Hi . i have a pisces bf . we just had a baby that passed . and now he acts like a real asshole tome . i feel like he doesnt care about my feelings but still wants me to be there for him. He starts shit with me and when i say something about what he says he tells me that i blow things up. Im really confused need some advice . write me back and i can tell u more.
Oh my goodness….that’s terrible. Sorry to hear your loss. I can only imagine the stress factor of this is playing a huge role for your question. While I would ask for more details such as what exactly happened with the passing, as I feel it is potentially super relevant to his reaction, I would imagine this is potentially more information than you wish to share. I would kind of need to know exactly what you mean with some examples of how you describe that he starts things with you.

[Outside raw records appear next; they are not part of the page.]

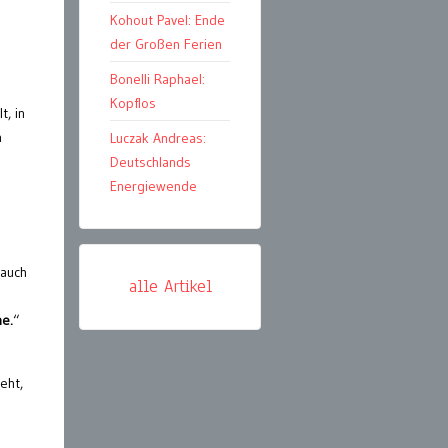
Kohout Pavel: Ende
der Großen Ferien
Bonelli Raphael:
Kopflos
t, in
n
Luczak Andreas:
Deutschlands
Energiewende
 auch
alle Artikel
he.
“
eht,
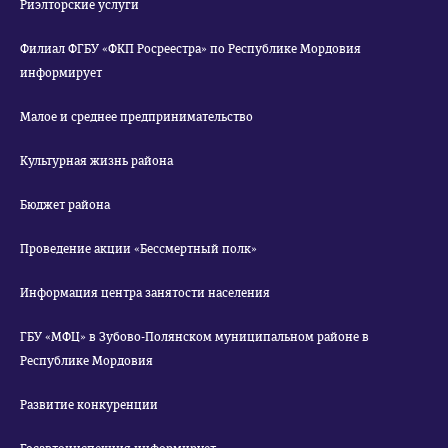
Риэлторские услуги
Филиал ФГБУ «ФКП Росреестра» по Республике Мордовия
информирует
Малое и среднее предпринимательство
Культурная жизнь района
Бюджет района
Проведение акции «Бессмертный полк»
Информация центра занятости населения
ГБУ «МФЦ» в Зубово-Полянском муниципальном районе в
Республике Мордовия
Развитие конкуренции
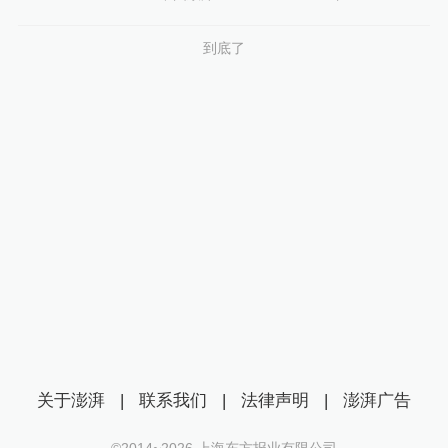
到底了
关于澎湃
|
联系我们
|
法律声明
|
澎湃广告
©2014~
2026
上海东方报业有限公司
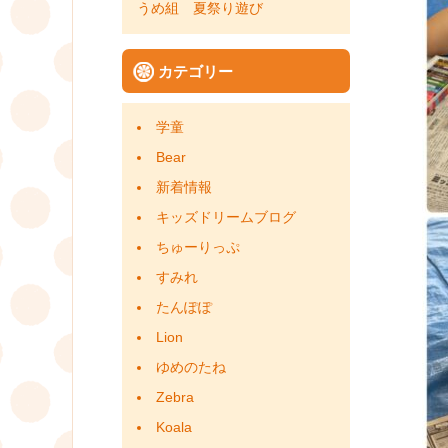
うめ組 夏祭り遊び
カテゴリー
学童
Bear
新着情報
キッズドリームブログ
ちゅーりっぷ
すみれ
たんぽぽ
Lion
ゆめのたね
Zebra
Koala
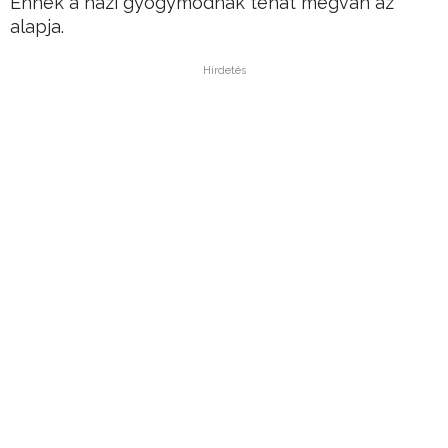
Ennek a házi gyógymódnak tehát megvan az
alapja.
Hirdetés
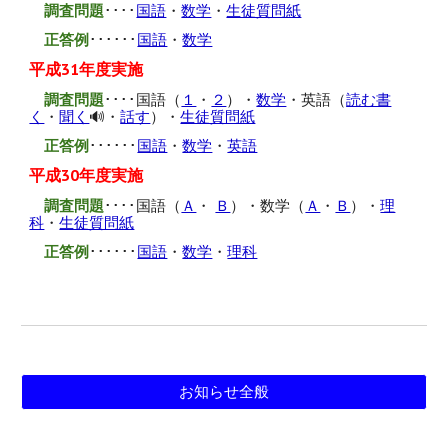
調査問題
････
国語
・
数学
・
生徒質問紙
正答例
･･････
国語
・
数学
平成31年度実施
調査問題
････国語（
１
・
２
）・
数学
・英語（
読む書
く
・
聞く
🔊
・
話す
）・
生徒質問紙
正答例
･･････
国語
・
数学
・
英語
平成30年度実施
調査問題
････国語（
Ａ
・
Ｂ
）・数学（
Ａ
・
Ｂ
）・
理
科
・
生徒質問紙
正答例
･･････
国語
・
数学
・
理科
お知らせ全般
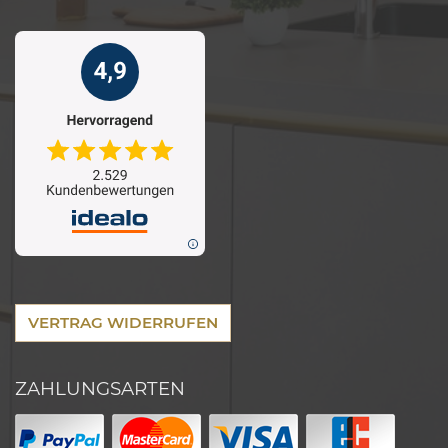
VERTRAG WIDERRUFEN
ZAHLUNGSARTEN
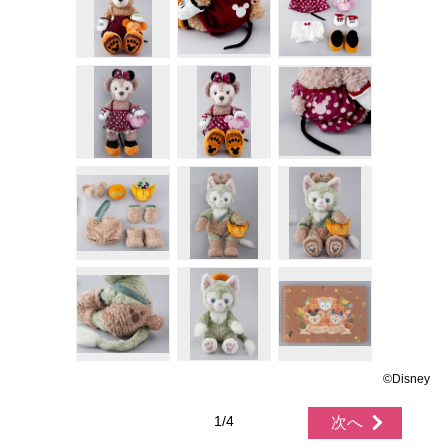
©Disney
1/4
次へ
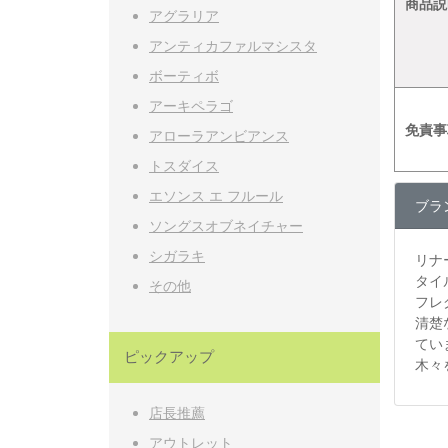
商品説
アグラリア
アンティカファルマシスタ
ボーティボ
アーキペラゴ
免責事
アローラアンビアンス
トスダイス
エソンス エ フルール
ブラ
ソングスオブネイチャー
シガラキ
リナ
タイ
その他
フレ
清楚
てい
ピックアップ
木々
店長推薦
アウトレット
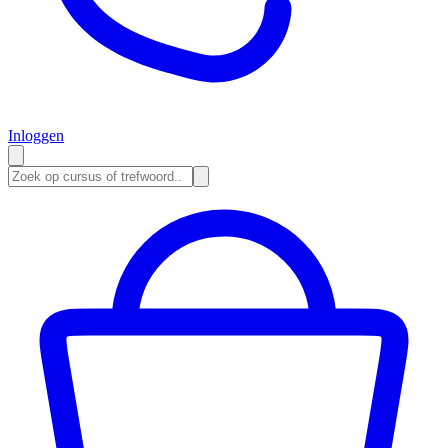
Inloggen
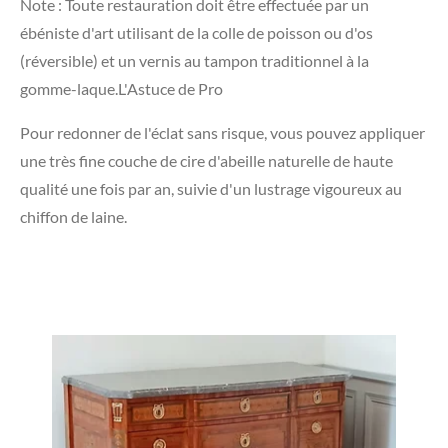
​Note : Toute restauration doit être effectuée par un
ébéniste d'art utilisant de la colle de poisson ou d'os
(réversible) et un vernis au tampon traditionnel à la
gomme-laque.L'Astuce de Pro
​Pour redonner de l'éclat sans risque, vous pouvez appliquer
une très fine couche de cire d'abeille naturelle de haute
qualité une fois par an, suivie d'un lustrage vigoureux au
chiffon de laine.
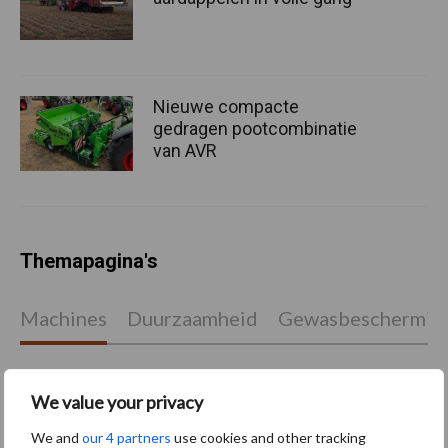
Nieuwe compacte
gedragen pootcombinatie
van AVR
Themapagina's
Machines
Duurzaamheid
Gewasbeschermin
We value your privacy
Kunstmeststrooier
Pootmachine
We and
our 4 partners
use cookies and other tracking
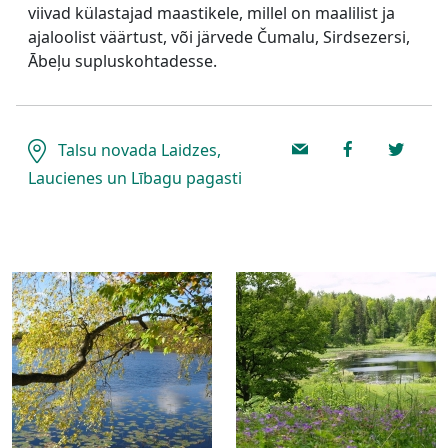
viivad külastajad maastikele, millel on maalilist ja
ajaloolist väärtust, või järvede Čumalu, Sirdsezersi,
Ābeļu supluskohtadesse.
Talsu novada Laidzes,
Laucienes un Lībagu pagasti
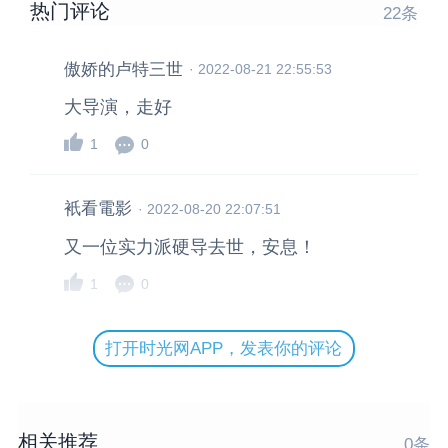
热门评论
22
条
傲娇的卢特三世
·
2022-08-21 22:55:53
大导演，走好
1
0
衹看電影
·
2022-08-20 22:07:51
又一位实力派硬导去世，安息！
1
0
打开时光网APP，发表你的评论
相关推荐
0
条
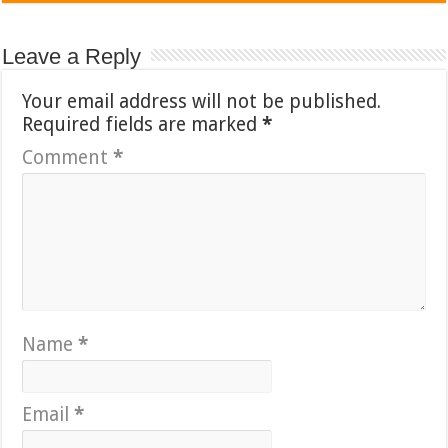
Leave a Reply
Your email address will not be published.
Required fields are marked
*
Comment
*
Name
*
Email
*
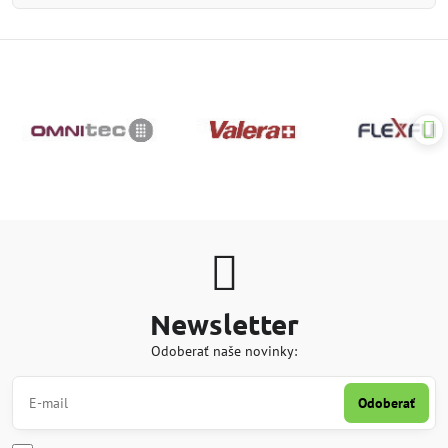
Newsletter
Odoberať naše novinky:
Odoberať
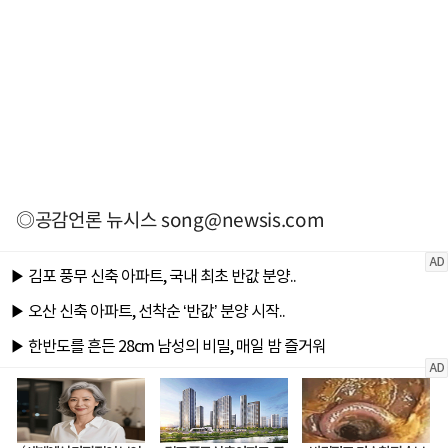
◎공감언론 뉴시스
song@newsis.com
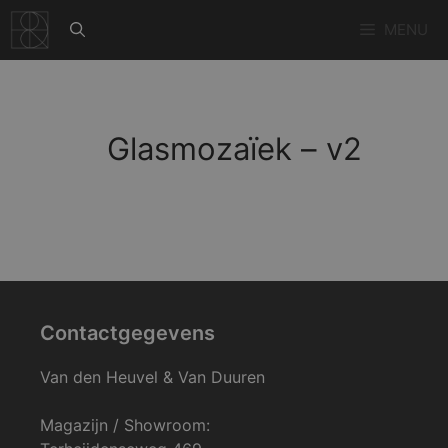
Ga
MENU
naar
de
inhoud
Glasmozaïek – v2
Contactgegevens
Van den Heuvel & Van Duuren
Magazijn / Showroom:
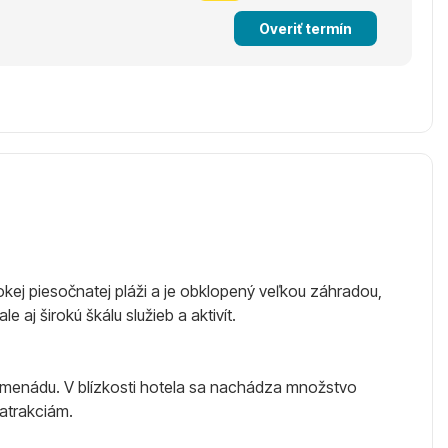
Overiť termín
rokej piesočnatej pláži a je obklopený veľkou záhradou,
j širokú škálu služieb a aktivít.
promenádu. V blízkosti hotela sa nachádza množstvo
atrakciám.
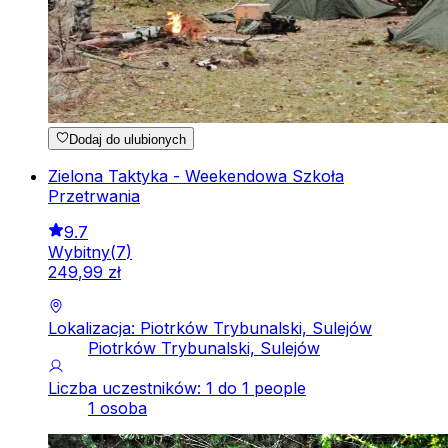
Dodaj do ulubionych
Zielona Taktyka - Weekendowa Szkoła
Przetrwania
9.7
Wybitny
(
7
)
249
,
99
zł
Lokalizacja: Piotrków Trybunalski, Sulejów
Piotrków Trybunalski, Sulejów
Liczba uczestników: 1 do 1 people
1 osoba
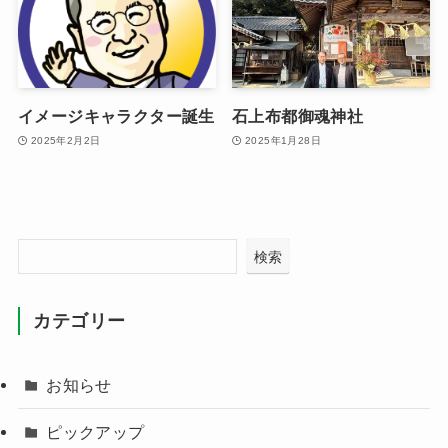
イメージキャラクター誕生
石上布都御魂神社
2025年2月2日
2025年1月28日
検索
カテゴリー
お知らせ
ピックアップ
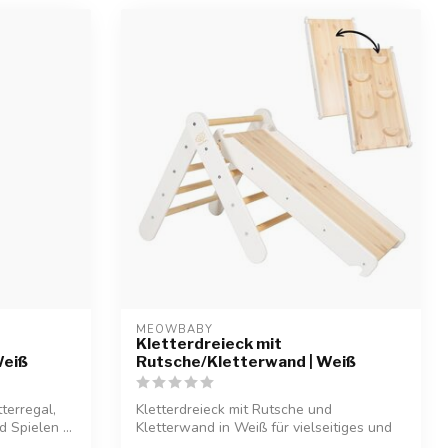
MEOWBABY
Kletterdreieck mit
Weiß
Rutsche/Kletterwand | Weiß
terregal,
Kletterdreieck mit Rutsche und
 Spielen ...
Kletterwand in Weiß für vielseitiges und
sicheres...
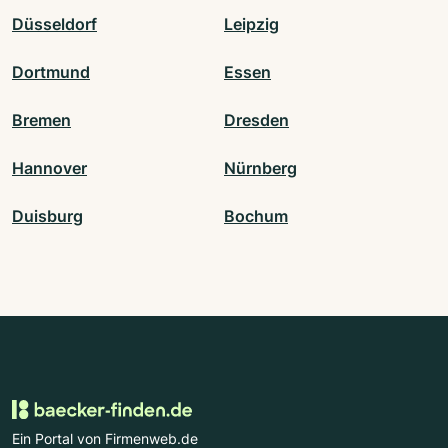
Düsseldorf
Leipzig
Dortmund
Essen
Bremen
Dresden
Hannover
Nürnberg
Duisburg
Bochum
Ein Portal von Firmenweb.de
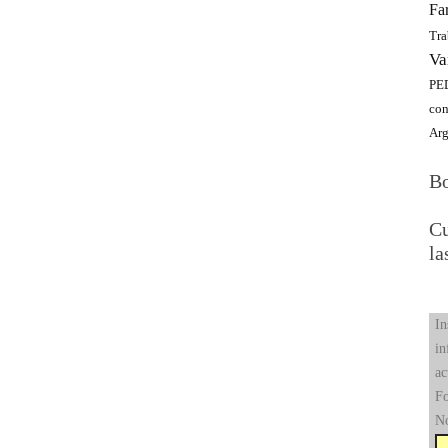
Fa
Tra
Va
PED
con
Arg
Bo
Cu
la
In
in
ac
Fo
N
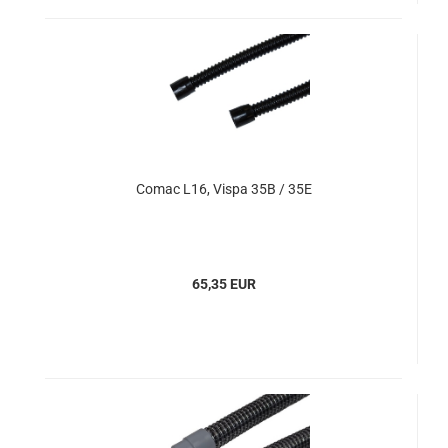
Comac L16, Vispa 35B / 35E
65,35 EUR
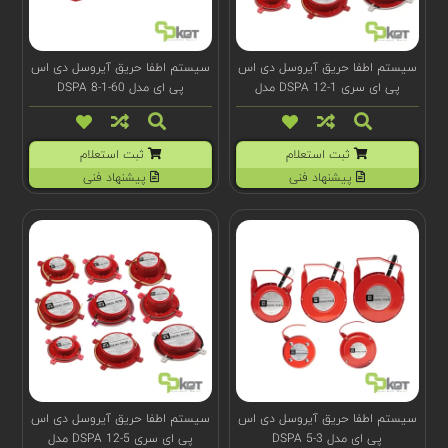
سیستم اطفا حریق آیروسل دی اس
سیستم اطفا حریق آیروسل دی اس
پی ای سری DSPA 12-1 مدل
پی ای مدل 60-1-DSPA 8
(t)100025
ثبت استعلام
ثبت استعلام
پیشنهاد فنی
پیشنهاد فنی
سیستم اطفا حریق آیروسل دی اس
سیستم اطفا حریق آیروسل دی اس
پی ای مدل DSPA 5-3
پی ای سری DSPA 12-5 مدل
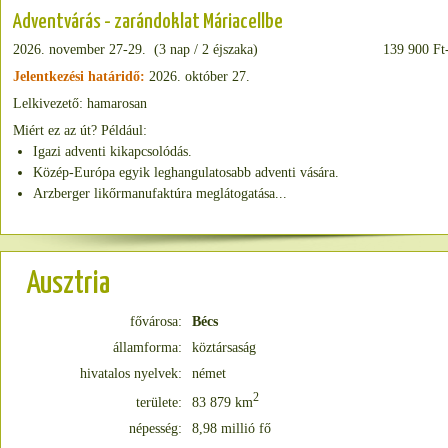
Adventvárás - zarándoklat Máriacellbe
2026. november 27-29. (3 nap / 2 éjszaka)
139 900 Ft-
Jelentkezési határidő:
2026. október 27.
Lelkivezető: hamarosan
Miért ez az út? Például:
Igazi adventi kikapcsolódás.
Közép-Európa egyik leghangulatosabb adventi vására.
Arzberger likőrmanufaktúra meglátogatása...
Ausztria
fővárosa:
Bécs
államforma:
köztársaság
hivatalos nyelvek:
német
2
területe:
83 879 km
népesség:
8,98 millió fő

The only real general thing I could say at the moment, as I am going off a lot of assumptions here, is that he needs to vent in a sense but doesn’t know how. The easiest example I can think of is like someone has so much built up aggression where what they need is to like hit a punching bag but there isn’t one. The other vey general example would be imagine a person is super stressed from work. They come home and they start saying negative things to you. Instead of recognizing this one attacks them back, so to speak. So it turns into like a never ending fight as both parties feel they are being wronged by each other. One is looking for support/understanding except they are “horrible“ in controlling and expressing their emotions.
Another possibility for example is because of the loss of the child he is actually indirectly challenging you to see if you truly want this relationship still after that as he has no confidence in it where he expects the person to leave. It’s like a person treating the other like a jerk as they have a mindset they are going to leave anyways.
Again, these are very general assumptions though and you would need to provide me with a little more detail for me to give you a better insight if you wish.